DCC responds to Prime Time Investigates programme

Dublin City Council responded to serious issues raised in last weeks Prime Time Investigates by saying some of the criticism they received is justified.

The RTÉ programme, titled Nightmare to Let, highlighted dangerously overcrowded accommodation in the private rental sector.

The six-month long investigation revealed that more than half of rental properties in almost every county are failing to meet national standards if and when they are inspected by local authorities.

Three properties were identified in Dublin,  two have been shut down by Dublin Fire Brigade and the third is in the process of being closed.

DCC also said one of their officials failed to open emails which were tipping the council off about dangerous properties.

In a statement released yesterday afternoon DCC said:

“The Primetime Investigates Programme highlighted a small number of properties in Dublin City that were grossly overcrowded, with totally unacceptable living conditions that were clearly unsafe.
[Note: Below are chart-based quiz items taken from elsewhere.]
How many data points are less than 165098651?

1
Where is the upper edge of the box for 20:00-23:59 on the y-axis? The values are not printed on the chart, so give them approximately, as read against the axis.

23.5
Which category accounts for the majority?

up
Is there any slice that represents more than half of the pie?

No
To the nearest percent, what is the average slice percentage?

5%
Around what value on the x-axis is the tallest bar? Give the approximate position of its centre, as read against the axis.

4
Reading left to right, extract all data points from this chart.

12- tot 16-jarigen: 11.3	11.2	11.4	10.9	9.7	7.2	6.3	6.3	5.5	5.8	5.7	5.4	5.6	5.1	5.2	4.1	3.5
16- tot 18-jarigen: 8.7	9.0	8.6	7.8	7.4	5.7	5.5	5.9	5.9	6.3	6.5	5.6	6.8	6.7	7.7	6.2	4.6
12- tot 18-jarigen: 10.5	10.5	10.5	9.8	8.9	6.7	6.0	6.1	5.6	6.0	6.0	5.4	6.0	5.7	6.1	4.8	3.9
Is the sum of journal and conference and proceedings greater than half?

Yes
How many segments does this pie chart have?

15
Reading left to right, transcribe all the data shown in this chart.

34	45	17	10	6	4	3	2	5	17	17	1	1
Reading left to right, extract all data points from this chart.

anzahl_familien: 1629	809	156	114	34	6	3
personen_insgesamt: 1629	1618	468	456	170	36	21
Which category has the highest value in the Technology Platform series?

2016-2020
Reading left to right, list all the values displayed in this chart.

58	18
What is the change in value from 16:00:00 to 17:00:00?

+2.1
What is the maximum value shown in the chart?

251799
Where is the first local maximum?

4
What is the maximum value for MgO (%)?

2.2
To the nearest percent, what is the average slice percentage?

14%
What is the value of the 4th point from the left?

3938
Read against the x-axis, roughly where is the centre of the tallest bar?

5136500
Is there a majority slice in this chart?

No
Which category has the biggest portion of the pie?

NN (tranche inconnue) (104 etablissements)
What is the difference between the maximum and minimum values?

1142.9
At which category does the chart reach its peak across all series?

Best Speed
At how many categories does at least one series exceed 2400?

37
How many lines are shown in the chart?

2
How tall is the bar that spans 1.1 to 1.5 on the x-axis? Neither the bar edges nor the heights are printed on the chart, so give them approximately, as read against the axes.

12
“Dublin City Council was aware of the properties highlighted before the programme aired and had already dealt with them.

“The worst example highlighted (Crumlin) in the programme was closed a few weeks ago by way of High Court Action taken by Dublin Fire Brigade, a second one was also closed following intervention by Dublin Fire Brigade and the others are now either fully compliant or in the process of same and are no longer overcrowded. The properties involved will be further monitored closely over the coming months.”


“In relation to criticism of Dublin City Council in the Primetime Investigates Programme, some of this was justified and any weakness/deficiencies identified on how complaints were dealt with will be rectified immediately.

“The producers of the Programme did seek our comments on some of the properties highlighted but we could not do this because of Data Protection rules and the risk of litigation so all we could do prior to the programme being aired was to send them a very general statement.

“In relation to criticism specifically on the Crumlin case, our Environmental Health Section did receive an e-mail from a researcher on the programme which contained a phone number that our staff could not connect with (it is normal practice to try and engage with the complainant). Two further emails were later sent directly to an individual official in the Environmental Health Section (rather than through the normal route of the DCC Customer Services Office) and unfortunately these were not opened. If they had been, then it would/should have been referred to Dublin Fire Brigade (Fire Prevention).  We apologise for this mistake.

“Ultimately, a complaint on this particular case was sent by a Local City Councillor directly to the Chief Executive which resulted in immediate action and High Court Closure Order through Dublin Fire Brigade.”

In another complicated case (highlighted in the programme), where Dublin City Council had intervened, the tenant in situ was refusing to allow the landlord to carry out the necessary works (the landlord was fully prepared to do this work). Ultimately this situation was resolved but it does indicate the complexity of some of these private rented situations and the time and effort that goes into some individual cases.”